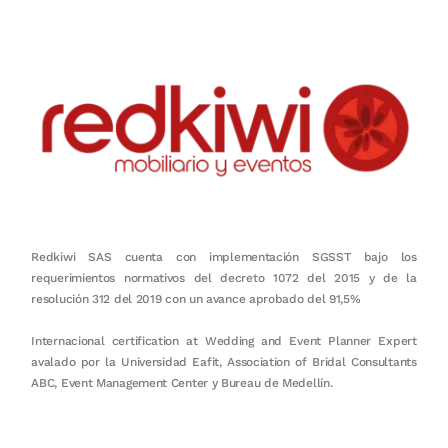
Redkiwi SAS cuenta con implementación SGSST bajo los
requerimientos normativos del decreto 1072 del 2015 y de la
resolución 312 del 2019 con un avance aprobado del 91,5%
Internacional certification at Wedding and Event Planner Expert
avalado por la Universidad Eafit, Association of Bridal Consultants
ABC, Event Management Center y Bureau de Medellín.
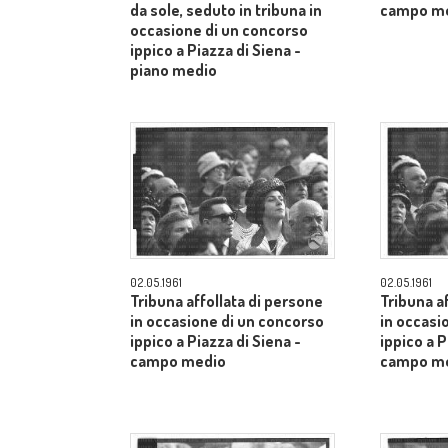
da sole, seduto in tribuna in
campo m
occasione di un concorso
ippico a Piazza di Siena -
piano medio
02.05.1961
02.05.1961
Tribuna affollata di persone
Tribuna a
in occasione di un concorso
in occasi
ippico a Piazza di Siena -
ippico a P
campo medio
campo m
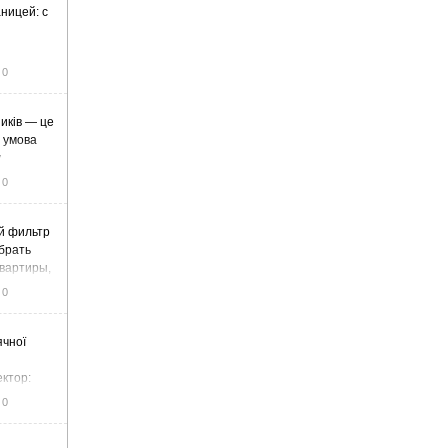
ницей: с
0
иків — це
а умова
у
0
й фильтр
ыбрать
вартиры,
жа
0
ячної
ектор:
итку та
0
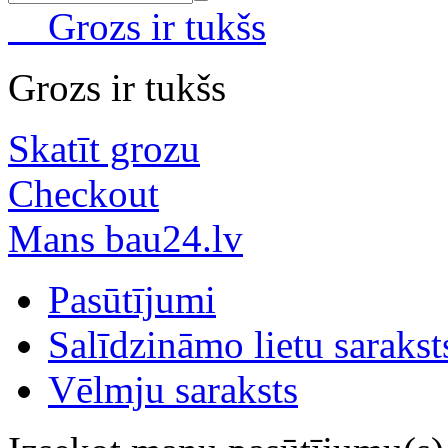
Grozs ir tukšs
Grozs ir tukšs
Skatīt grozu
Checkout
Mans bau24.lv
Pasūtījumi
Salīdzināmo lietu sarakst
Vēlmju saraksts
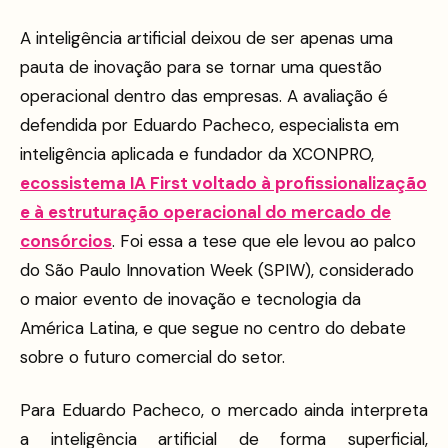
A inteligência artificial deixou de ser apenas uma
pauta de inovação para se tornar uma questão
operacional dentro das empresas. A avaliação é
defendida por Eduardo Pacheco, especialista em
inteligência aplicada e fundador da XCONPRO,
ecossistema IA First voltado à profissionalização
e à estruturação operacional do mercado de
consórcios
. Foi essa a tese que ele levou ao palco
do São Paulo Innovation Week (SPIW), considerado
o maior evento de inovação e tecnologia da
América Latina, e que segue no centro do debate
sobre o futuro comercial do setor.
Para Eduardo Pacheco, o mercado ainda interpreta
a inteligência artificial de forma superficial,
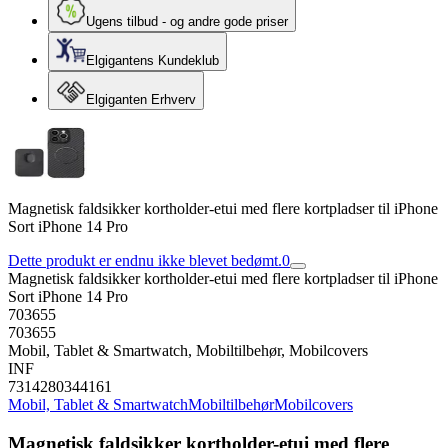
Ugens tilbud - og andre gode priser
Elgigantens Kundeklub
Elgiganten Erhverv
Magnetisk faldsikker kortholder-etui med flere kortpladser til iPhone
Sort iPhone 14 Pro
Dette produkt er endnu ikke blevet bedømt.
0
Magnetisk faldsikker kortholder-etui med flere kortpladser til iPhone
Sort iPhone 14 Pro
703655
703655
Mobil, Tablet & Smartwatch, Mobiltilbehør, Mobilcovers
INF
7314280344161
Mobil, Tablet & Smartwatch
Mobiltilbehør
Mobilcovers
Magnetisk faldsikker kortholder-etui med flere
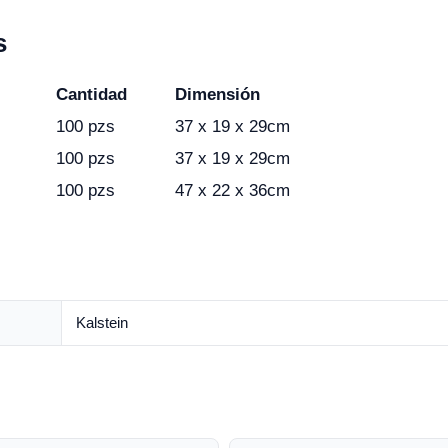
s
Cantidad
Dimensión
100 pzs
37 x 19 x 29cm
100 pzs
37 x 19 x 29cm
100 pzs
47 x 22 x 36cm
Kalstein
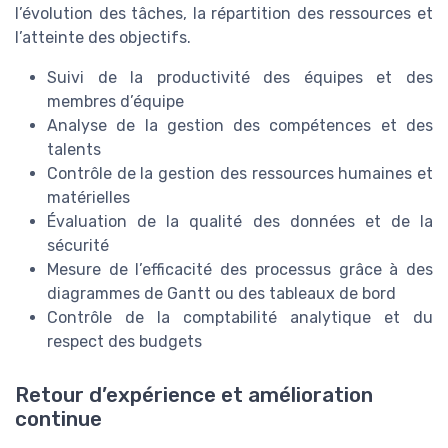
l’évolution des tâches, la répartition des ressources et
l’atteinte des objectifs.
Suivi de la productivité des équipes et des
membres d’équipe
Analyse de la gestion des compétences et des
talents
Contrôle de la gestion des ressources humaines et
matérielles
Évaluation de la qualité des données et de la
sécurité
Mesure de l’efficacité des processus grâce à des
diagrammes de Gantt ou des tableaux de bord
Contrôle de la comptabilité analytique et du
respect des budgets
Retour d’expérience et amélioration
continue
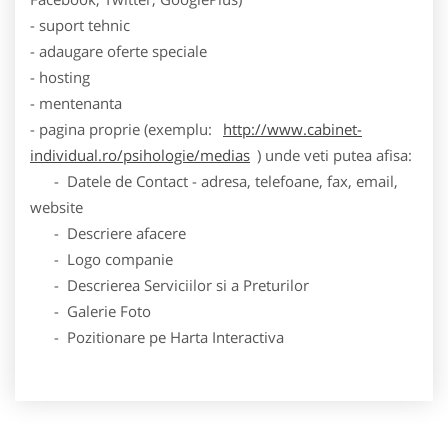
- suport tehnic
- adaugare oferte speciale
- hosting
- mentenanta
- pagina proprie (exemplu:
http://www.cabinet-
individual.ro/psihologie/medias
) unde veti putea afisa:
- Datele de Contact - adresa, telefoane, fax, email,
website
- Descriere afacere
- Logo companie
- Descrierea Serviciilor si a Preturilor
- Galerie Foto
- Pozitionare pe Harta Interactiva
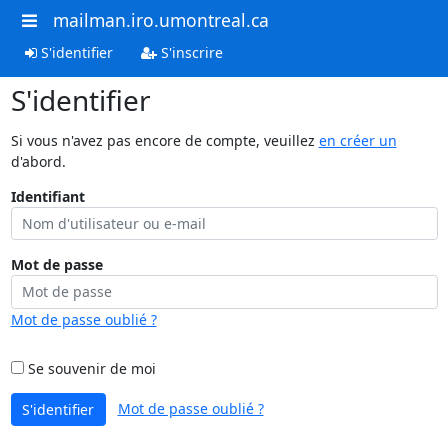
mailman.iro.umontreal.ca
S'identifier
S'inscrire
S'identifier
Si vous n'avez pas encore de compte, veuillez
en créer un
d'abord.
Identifiant
Mot de passe
Mot de passe oublié ?
Se souvenir de moi
Mot de passe oublié ?
S'identifier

═══

### WHAT IS EXPECTED:
The expected output is every line of the records in which the string "ressources" appears.

### TASK ANSWER:
l’évolution des tâches, la répartition des ressources et
Contrôle de la gestion des ressources humaines et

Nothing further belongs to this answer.